I think it means “it’s not me, it’s you…” and the person just doesn’t want to get into it, or just isn’t that into “you”.
I suspect it means they don’t want you to think there’s something wrong with you or that you did anything wrong, they just don’t have deep enough feelings for you to continue dating. I think they’re trying to get out of the relationship without giving a reason that could be debated, or are trying to avoid being unnecessarily hurtful, and/or are trying to avoid a protracted argument by taking the blame. How do you argue with someone who says, “You’re wonderful. I’m the horrible one.”? You convince him/her that they’re terrific and still get dumped.
Anytime you want to break up with someone, keep it short and sweet. And if you’re on the receiving end, don’t spend a lot of time analyzing it. Do your best to just move on.
I think it means: “There is nothing that I can articulate that is wrong with you and on paper we are a match. But, for whatever reason, I haven’t fallen for you. Or, worse, I haven’t been able to force myself to fall for you. It is not you, it is me.” That makes perfect sense to me, actually.
Also, I think it is the type of thing that someone says when they are being pressed into providing an explanation for something that cannot be explained.
Another, less kind, way of saying the same thing is, “The heart wants what it wants.” Or, even more starkly, “I don’t know why, but I’m just not in love with you [anymore].”
Take your pick.
Your friend deserves better than, “I am not sure if you are it, I want to see if I could do better.” Almost every person I know is selfish when it comes to love. When they meet the love of their life, there is no way they would give up that person because “I am too messed up and I think you deserve better,” they would do everything they could to hang on to that person with their dear life.
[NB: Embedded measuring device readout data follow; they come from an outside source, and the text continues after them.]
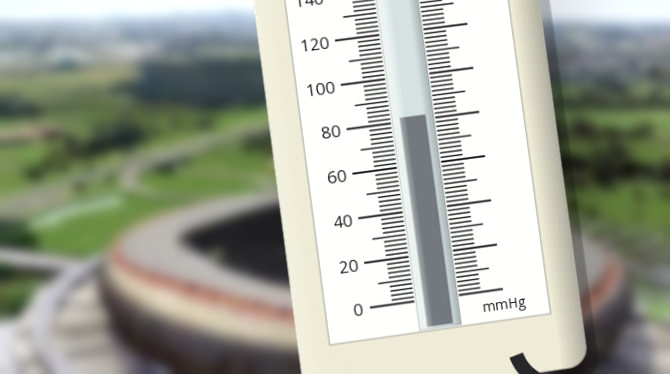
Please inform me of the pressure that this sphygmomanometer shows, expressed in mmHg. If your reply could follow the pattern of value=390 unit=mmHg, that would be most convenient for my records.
value=82 unit=mmHg
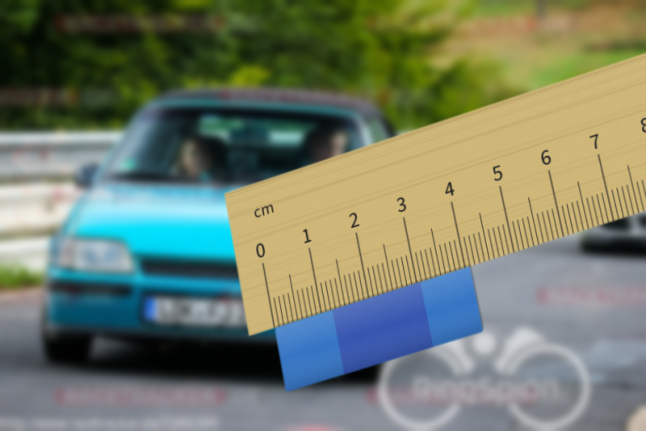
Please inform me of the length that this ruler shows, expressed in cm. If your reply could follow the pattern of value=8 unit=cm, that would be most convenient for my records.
value=4.1 unit=cm
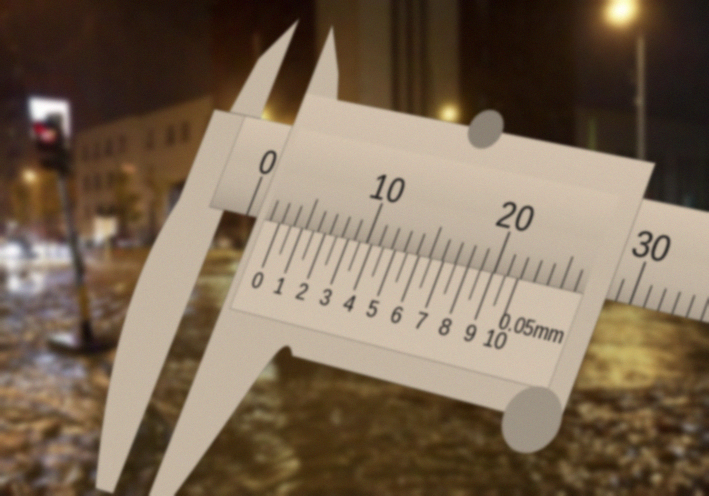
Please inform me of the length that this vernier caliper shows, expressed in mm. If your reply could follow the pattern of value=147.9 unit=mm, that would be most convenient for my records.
value=2.8 unit=mm
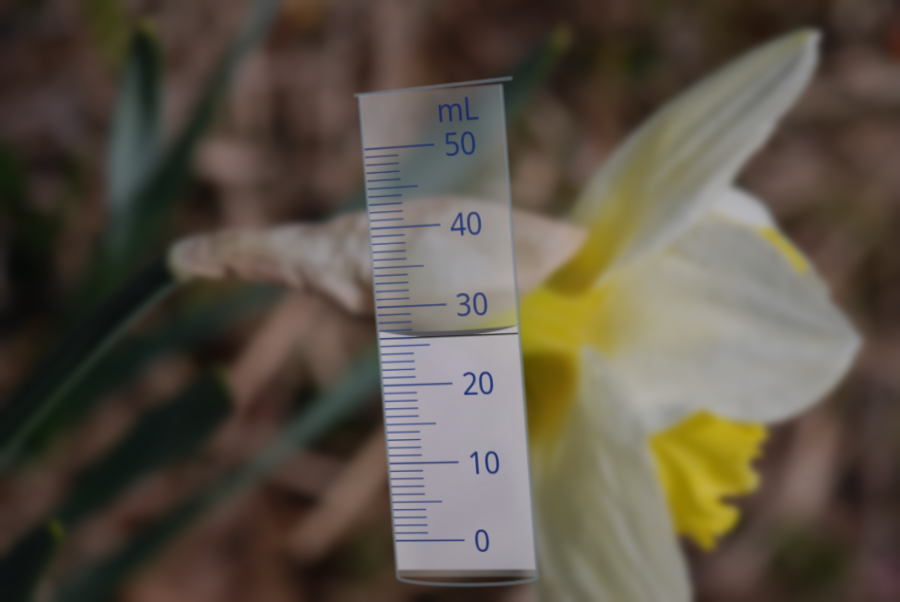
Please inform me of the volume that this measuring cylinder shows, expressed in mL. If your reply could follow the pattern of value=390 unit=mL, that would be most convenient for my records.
value=26 unit=mL
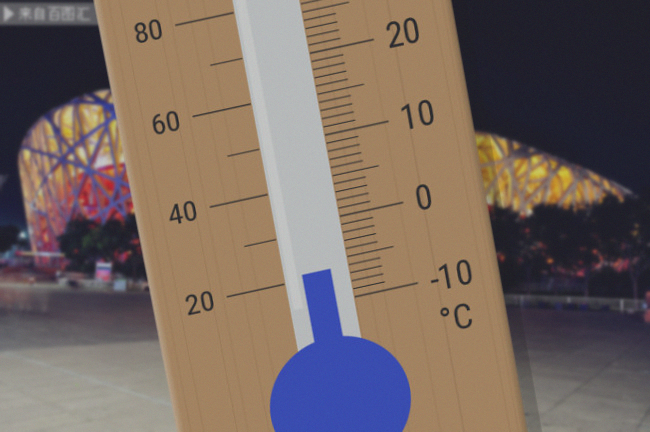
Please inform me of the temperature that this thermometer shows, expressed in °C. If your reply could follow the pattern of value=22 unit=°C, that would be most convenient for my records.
value=-6 unit=°C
Anyone interested in exploring via film:
(500) days of summer
I guess that for my son’s previous breakup, he may use a line similar to this when he talked to her in their breakup talk. However, he likely felt worse about her but he chose not to say it to her explicitly. I think he did not want to hurt her feelings. (But I heard she then quickly posted a picture of a new potential boyfriend she had met during the break. A silly revenge?)
In his very first breakup early in college (kind of the continuation of his late high school “puppy love”), I heard the girl gave “hints” by intentional ignoring him (pretending she was busy even though she’s not) when he came back to the high school to see her. He said her intention was clear to him when he all of a sudden remembered she once told him she also gave “hints” to her previous boyfriend when she wanted to break up. So he “got it” and did not go to see her again from that day, as her wish. (A funny thing happened a year later: She arranged two of her ex-boyfriends (S and likely the one after him) to meet her at the same time. But her current boyfriend was not there though. I heard these two ex-boyfriends actually enjoyed talking to each other - they all came from the same high school. Go figure.)
Hopefully, the third one will work out. Knock! Knock! This relationship has lasted a full year and he has seen everyone of her immediate family members, including her nephew and niece. Not sure whether her parents will “approve” this relationship though. (However, I have a gut feeling that her parents may not want their relationship to proceed “too fast”.)
I don’t know, sometimes it’s honest and sometimes not. But I’m the type that either way I’m ready to move on. I’ve told my daughter to make sure she is not setting trap for the guys she like. Because if they really like you they find a way. If not, it’s a sign to move on. Don’t waste your time. There is not one guy. There are tons of guys out there.
I was once told by a guy that I “deserved better.” It was a kind way for him to break up with me.